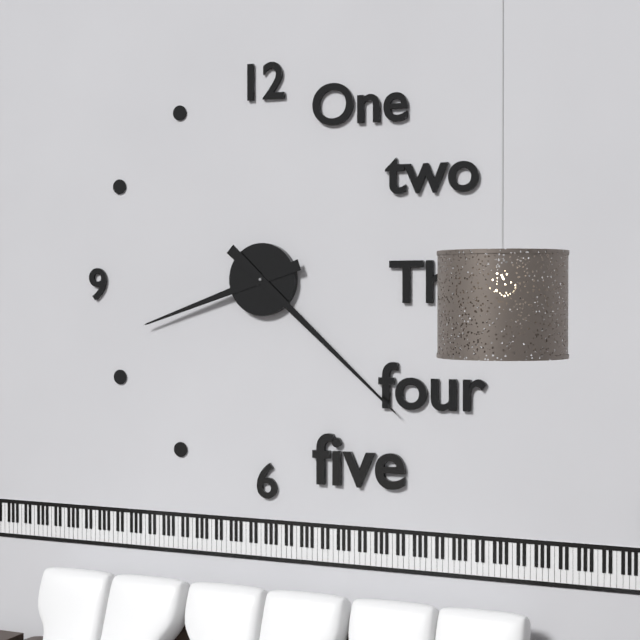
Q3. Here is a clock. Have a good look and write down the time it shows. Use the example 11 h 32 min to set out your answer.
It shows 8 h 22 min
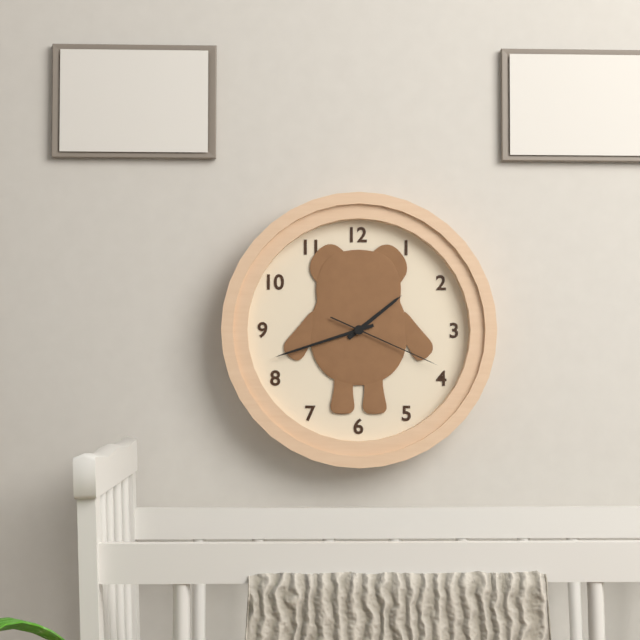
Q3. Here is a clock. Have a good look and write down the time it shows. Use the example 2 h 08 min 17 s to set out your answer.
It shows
_ _ _ _ _ _ _
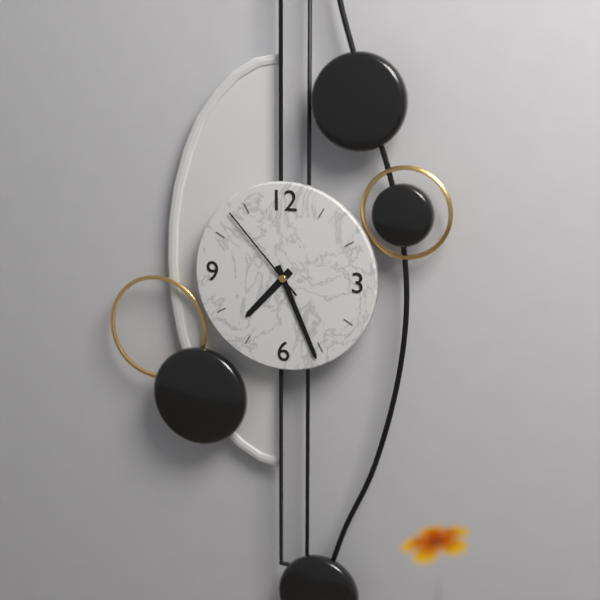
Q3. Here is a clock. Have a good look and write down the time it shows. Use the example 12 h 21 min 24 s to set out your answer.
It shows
_ _ _ _ _ _ _
PROBLEM TO SOLVE: Copy out word for word everything from the line containing "min to set out your answer." down to the line containing "It shows 8 h 22 min", including both of those lines.

RESULT:
Q3. Here is a clock. Have a good look and write down the time it shows. Use the example 11 h 32 min to set out your answer.
It shows 8 h 22 min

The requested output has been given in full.